One is a figure I made from plastic parts taken from various Perry boxsets and the other is a standard metal figure available from Perry Miniatures.
Front View
Rear View

All I can say is, if you're going to copy or steal an idea from someone than make sure it's from the best.

Thursday, 23 July 2015

Street art, Heath Town, Wolverhampton

And now for something completely different...
I noticed this street art (graffiti doesn't really seem appropriate term for this) walking back from New Cross Hospital through Heath Town towards Wolverhampton. Anyone knows the area will already know that Heath Town doesn't enjoy the best reputations but this piece caught my eye, if only because it reminds me of someone I used to know.

A few more examples of the street art in the area can be found on this graffiti artist's site [here]. I don't think the same person created the image shown here as this appears to be a completely different style plus there's no identifying tag.
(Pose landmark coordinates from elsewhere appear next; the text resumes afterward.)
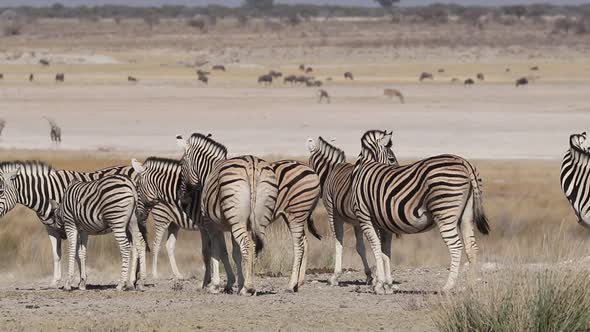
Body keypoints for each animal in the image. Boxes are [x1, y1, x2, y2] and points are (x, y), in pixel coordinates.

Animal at [0, 161, 190, 288]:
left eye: (0, 191)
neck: (48, 194)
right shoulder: (52, 228)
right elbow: (58, 254)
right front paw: (57, 281)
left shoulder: (72, 224)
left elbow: (76, 253)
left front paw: (78, 281)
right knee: (136, 245)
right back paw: (134, 280)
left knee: (134, 246)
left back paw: (131, 280)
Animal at [133, 154, 324, 292]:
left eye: (137, 187)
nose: (138, 214)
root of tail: (310, 169)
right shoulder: (221, 226)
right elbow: (228, 252)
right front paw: (231, 282)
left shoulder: (206, 226)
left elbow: (210, 252)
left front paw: (210, 283)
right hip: (294, 216)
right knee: (304, 242)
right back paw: (298, 282)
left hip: (295, 213)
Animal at [178, 134, 280, 294]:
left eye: (182, 163)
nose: (183, 199)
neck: (209, 170)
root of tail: (252, 165)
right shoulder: (231, 227)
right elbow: (235, 254)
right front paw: (238, 283)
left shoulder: (211, 225)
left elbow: (217, 252)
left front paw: (215, 285)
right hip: (259, 220)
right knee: (254, 246)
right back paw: (249, 286)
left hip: (237, 220)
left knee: (247, 245)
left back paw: (248, 288)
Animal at [308, 135, 400, 286]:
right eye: (392, 159)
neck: (331, 170)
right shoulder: (357, 221)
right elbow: (360, 247)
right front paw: (369, 275)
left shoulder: (333, 213)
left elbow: (338, 242)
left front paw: (335, 276)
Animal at [352, 130, 490, 294]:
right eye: (391, 158)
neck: (365, 167)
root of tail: (464, 162)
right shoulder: (383, 224)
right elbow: (385, 252)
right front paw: (387, 284)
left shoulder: (365, 217)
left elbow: (377, 249)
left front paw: (379, 285)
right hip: (466, 215)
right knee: (471, 247)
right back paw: (471, 286)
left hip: (445, 212)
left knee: (456, 246)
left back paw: (448, 286)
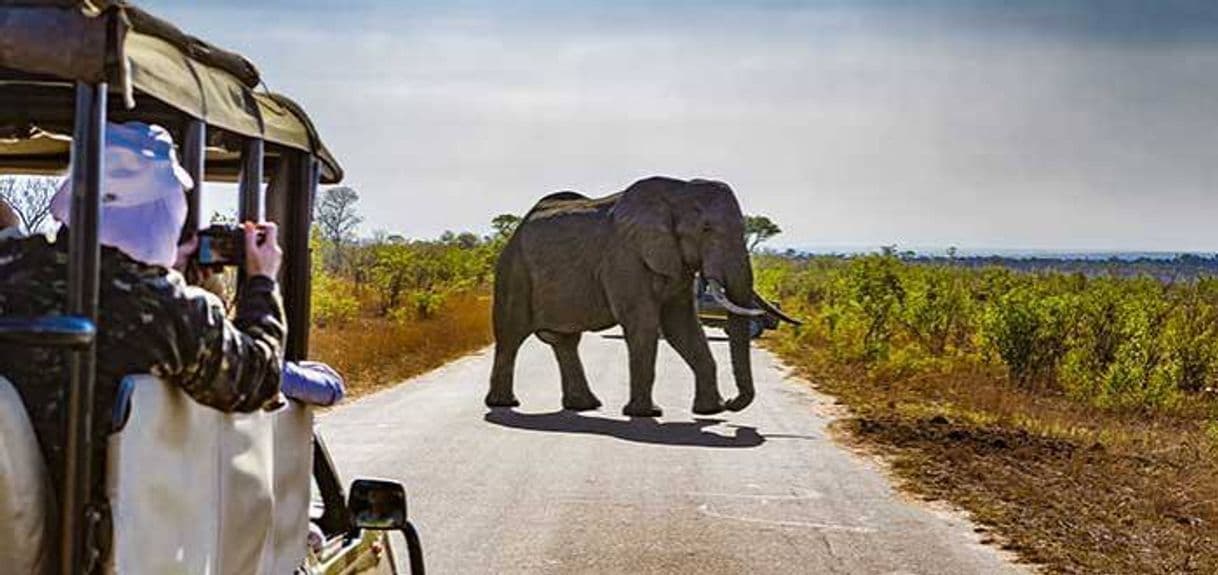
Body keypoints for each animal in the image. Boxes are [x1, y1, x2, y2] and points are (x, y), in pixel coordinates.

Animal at [484, 175, 799, 416]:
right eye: (707, 230)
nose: (734, 403)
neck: (679, 191)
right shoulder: (625, 257)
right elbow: (644, 323)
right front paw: (647, 414)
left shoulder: (677, 263)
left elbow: (682, 325)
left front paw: (710, 411)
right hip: (514, 271)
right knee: (511, 336)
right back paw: (504, 404)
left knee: (565, 342)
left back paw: (584, 406)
It caught my eye because the artist has managed to create a 'blended' effect using only spray cans which is a pretty impressive achievement. 

Thursday, 16 July 2015

Hunting Party, Perry Miniatures

This set of figures came about as a exercise as to how I could use a number of models given to me as a gift. Why I made a sabot base especially for these figures will be detailed later. 
The pointing left arm was originally taken from the original Perry's 'Wars of the Roses Infantry 1455 - 1487 boxset but this was for a man-at-arms so was covered with plate armour. This was cut away and then greenstuff was used to remodel the cloth.
The second mod was so subtle that I'd forgot I'd actually done it until I came to write up this post. The right arm holding the spear was taken from the Perry's 'War of the Roses Light Cavalry 1450-1500' but as the set represents weapons for horsemen the lance looked too long for this figure. In order to correct this I cut off the spear tip, removed around an inch of the plastic shaft and glued the tip back on.
After (paint)
Before (paint)
I've used a sabot base because there are a set of special house rules available on the Dux Rampant forum which means the dogs can be used as a unit when playing Lion Rampant, which can be found [here].

The dogs were made for Simon Chick (aka Painterman) who has an amazing collection of late medieval figures and is mentioned on the Perry's Light Cavalry boxset as the 'go-to' reference for Burgundians, his blog can be found [here].

I was given these particular models as a give from a friend I met via this blog (hello Derek!)